The lobby at Mercure Kyoto Station
The lobby at Mercure Kyoto Station. Photo: Supplied

Privilege King Room

My room was a Privilege King Room at a good size of 23m3 and with striking views of the city from the 10th floor.  Soft grey and violet tones complemented with white lighting added to the minimalist approach in the room’s architecture that once again evoked the image of the traditional Kyoto aristocratic era. The 180X200 cm King-bed with a semi hard mattress was just what I wanted after a long-day.

Privilege King Room at Mercure Kyoto Station. Photo: Supplied

The crisp cotton linen and the pillows were the makings of a great nights sleep. The room had all amenities that made my stay comfortable. The bathroom was well stocked with daily use vanities, a hair dryer, and fresh soft towels.
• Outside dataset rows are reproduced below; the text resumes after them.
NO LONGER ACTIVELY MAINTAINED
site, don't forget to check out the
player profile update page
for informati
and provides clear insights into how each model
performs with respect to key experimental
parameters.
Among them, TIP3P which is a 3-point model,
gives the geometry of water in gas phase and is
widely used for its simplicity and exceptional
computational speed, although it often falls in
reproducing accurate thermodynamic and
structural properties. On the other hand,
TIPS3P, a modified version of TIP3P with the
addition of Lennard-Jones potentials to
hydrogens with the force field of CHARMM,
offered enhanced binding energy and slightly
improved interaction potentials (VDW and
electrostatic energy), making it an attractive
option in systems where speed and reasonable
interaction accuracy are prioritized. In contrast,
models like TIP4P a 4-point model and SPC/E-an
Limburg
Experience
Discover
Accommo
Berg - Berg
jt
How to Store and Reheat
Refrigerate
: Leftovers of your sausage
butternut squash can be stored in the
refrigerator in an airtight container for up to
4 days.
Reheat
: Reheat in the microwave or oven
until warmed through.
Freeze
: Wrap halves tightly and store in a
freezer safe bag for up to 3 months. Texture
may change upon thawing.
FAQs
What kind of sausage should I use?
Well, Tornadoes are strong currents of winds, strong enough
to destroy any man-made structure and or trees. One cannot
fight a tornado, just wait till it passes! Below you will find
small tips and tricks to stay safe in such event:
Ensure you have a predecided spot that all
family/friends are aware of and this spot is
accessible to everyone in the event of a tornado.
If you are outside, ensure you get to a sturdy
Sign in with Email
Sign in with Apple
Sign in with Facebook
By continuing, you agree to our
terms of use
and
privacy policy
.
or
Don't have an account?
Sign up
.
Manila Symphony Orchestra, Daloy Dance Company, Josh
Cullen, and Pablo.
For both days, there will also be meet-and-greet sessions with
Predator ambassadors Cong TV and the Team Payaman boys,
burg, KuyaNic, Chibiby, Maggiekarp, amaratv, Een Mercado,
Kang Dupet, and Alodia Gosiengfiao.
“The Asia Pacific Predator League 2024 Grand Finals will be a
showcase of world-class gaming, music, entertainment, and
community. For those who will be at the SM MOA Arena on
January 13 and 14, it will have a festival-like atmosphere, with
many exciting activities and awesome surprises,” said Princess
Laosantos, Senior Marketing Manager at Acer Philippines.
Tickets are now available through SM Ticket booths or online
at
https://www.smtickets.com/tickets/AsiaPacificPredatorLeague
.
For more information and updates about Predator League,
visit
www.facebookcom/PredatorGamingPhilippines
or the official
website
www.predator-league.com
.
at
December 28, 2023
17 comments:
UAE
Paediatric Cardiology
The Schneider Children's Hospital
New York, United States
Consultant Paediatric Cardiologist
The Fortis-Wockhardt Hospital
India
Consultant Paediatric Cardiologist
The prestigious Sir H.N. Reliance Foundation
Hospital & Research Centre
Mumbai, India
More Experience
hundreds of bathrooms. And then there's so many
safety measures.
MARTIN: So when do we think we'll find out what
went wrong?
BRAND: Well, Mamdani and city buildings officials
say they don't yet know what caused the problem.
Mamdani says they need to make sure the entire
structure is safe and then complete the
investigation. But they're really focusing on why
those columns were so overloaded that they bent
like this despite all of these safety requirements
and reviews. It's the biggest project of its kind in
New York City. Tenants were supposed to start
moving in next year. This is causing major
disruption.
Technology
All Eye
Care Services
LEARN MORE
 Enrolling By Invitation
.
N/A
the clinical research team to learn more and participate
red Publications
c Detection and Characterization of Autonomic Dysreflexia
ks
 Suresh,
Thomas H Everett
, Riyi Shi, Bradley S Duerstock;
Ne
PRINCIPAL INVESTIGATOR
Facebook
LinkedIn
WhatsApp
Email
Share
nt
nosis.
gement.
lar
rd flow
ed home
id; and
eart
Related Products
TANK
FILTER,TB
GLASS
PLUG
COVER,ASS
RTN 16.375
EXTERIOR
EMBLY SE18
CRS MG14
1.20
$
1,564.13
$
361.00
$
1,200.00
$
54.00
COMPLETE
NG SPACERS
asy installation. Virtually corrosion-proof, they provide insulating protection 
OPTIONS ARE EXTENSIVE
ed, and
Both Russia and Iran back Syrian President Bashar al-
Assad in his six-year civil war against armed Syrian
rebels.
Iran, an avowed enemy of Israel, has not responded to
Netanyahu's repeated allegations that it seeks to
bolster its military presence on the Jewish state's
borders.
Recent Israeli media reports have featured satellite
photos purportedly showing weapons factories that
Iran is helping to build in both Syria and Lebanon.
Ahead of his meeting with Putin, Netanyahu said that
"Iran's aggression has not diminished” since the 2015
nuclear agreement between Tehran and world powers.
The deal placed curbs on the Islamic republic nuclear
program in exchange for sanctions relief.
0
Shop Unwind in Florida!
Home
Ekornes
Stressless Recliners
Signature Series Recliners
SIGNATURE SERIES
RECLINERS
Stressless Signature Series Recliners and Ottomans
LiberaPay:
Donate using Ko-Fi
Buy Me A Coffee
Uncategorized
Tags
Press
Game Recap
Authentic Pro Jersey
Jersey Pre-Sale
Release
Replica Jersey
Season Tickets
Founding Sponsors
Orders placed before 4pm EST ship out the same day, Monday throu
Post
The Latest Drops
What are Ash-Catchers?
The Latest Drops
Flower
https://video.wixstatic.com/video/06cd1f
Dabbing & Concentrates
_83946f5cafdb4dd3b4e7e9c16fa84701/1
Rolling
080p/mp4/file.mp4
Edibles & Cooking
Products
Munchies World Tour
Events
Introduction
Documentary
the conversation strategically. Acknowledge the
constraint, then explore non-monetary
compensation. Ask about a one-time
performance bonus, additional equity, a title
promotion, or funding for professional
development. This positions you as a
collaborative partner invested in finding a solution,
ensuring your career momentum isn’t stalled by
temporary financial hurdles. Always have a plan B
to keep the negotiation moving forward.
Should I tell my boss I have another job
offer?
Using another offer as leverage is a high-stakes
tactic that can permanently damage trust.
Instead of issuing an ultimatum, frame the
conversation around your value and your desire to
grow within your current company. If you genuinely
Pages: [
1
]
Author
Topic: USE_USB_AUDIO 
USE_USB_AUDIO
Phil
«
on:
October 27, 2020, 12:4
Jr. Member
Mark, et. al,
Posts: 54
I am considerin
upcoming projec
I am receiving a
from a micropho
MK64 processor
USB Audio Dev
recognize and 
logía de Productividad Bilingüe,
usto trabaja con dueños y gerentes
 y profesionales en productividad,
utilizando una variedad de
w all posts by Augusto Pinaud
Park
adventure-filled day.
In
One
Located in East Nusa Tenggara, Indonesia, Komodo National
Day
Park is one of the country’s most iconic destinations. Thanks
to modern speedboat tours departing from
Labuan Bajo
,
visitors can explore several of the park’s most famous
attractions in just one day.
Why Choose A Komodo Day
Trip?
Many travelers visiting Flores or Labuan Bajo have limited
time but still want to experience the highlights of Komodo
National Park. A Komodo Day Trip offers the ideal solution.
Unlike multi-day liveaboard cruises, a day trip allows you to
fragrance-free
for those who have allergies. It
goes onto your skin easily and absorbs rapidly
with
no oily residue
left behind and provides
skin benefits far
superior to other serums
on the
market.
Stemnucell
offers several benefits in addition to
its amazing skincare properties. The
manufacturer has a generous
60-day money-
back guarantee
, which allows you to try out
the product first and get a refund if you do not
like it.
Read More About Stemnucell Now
For the early-morning coffee fix, there was an espresso maker with a selection of flavoured coffees. The room offers a good variety of video on demand that is available on the large television. USB charging points are located with the bedside cabinet making it a convenient charging station for devices.

Architecture in the Privilege King Room at Mercure Kyoto Station
Architecture in the Privilege King Room at Mercure Kyoto Station. Photo: Supplied

Accor group’s first Italian restaurant in Japan

Trattoria M Kyoto is Accor group’s first Italian restaurant in Japan. The restaurant serves traditional Italian fare using local ingredients and produce.Breakfast is served daily at the restaurant till 10 AM. Breakfast buffet at the restaurant is a delicious mix of international spread and local delicacies. The open kitchen does eggs to order and there are a variety of sumptuous dishes that are a delight to the eyes as it is to the palette. A must try are the mushrooms, which were my favourite – a millefeuille of local fungus subtly wilted with local herbs to add a crunchy flavour to the breakfast. Divine!

Trattoria M Kyoto at Mercure Kyoto Station. Photo: Supplied

Trattoria serves lunch and dinner at the restaurant and the menu comprises of carefully crafted Italian dishes with a Kyoto fair. The kitchen uses free-range local ingredients and hydroponic herbs for their unique creations. Their special deli-banzai cuisine is a concoction of Kyoto’s obanzai cuisine with an Italian twist. I chose their kiln-baked prosciutto pizza which a delightfully baked with a generous serving of prosciutto and local leaves and washed it down with a Negroni cocktail that was perfected mixed by the barman.

The bar at Mercure Kyoto Station. Photo: Supplied

My stay at Mercure Hotel Kyoto has left a lasting image of a modern hotel that draws inspiration from a rich-cultural heritage and delivers that in an original fashion and style.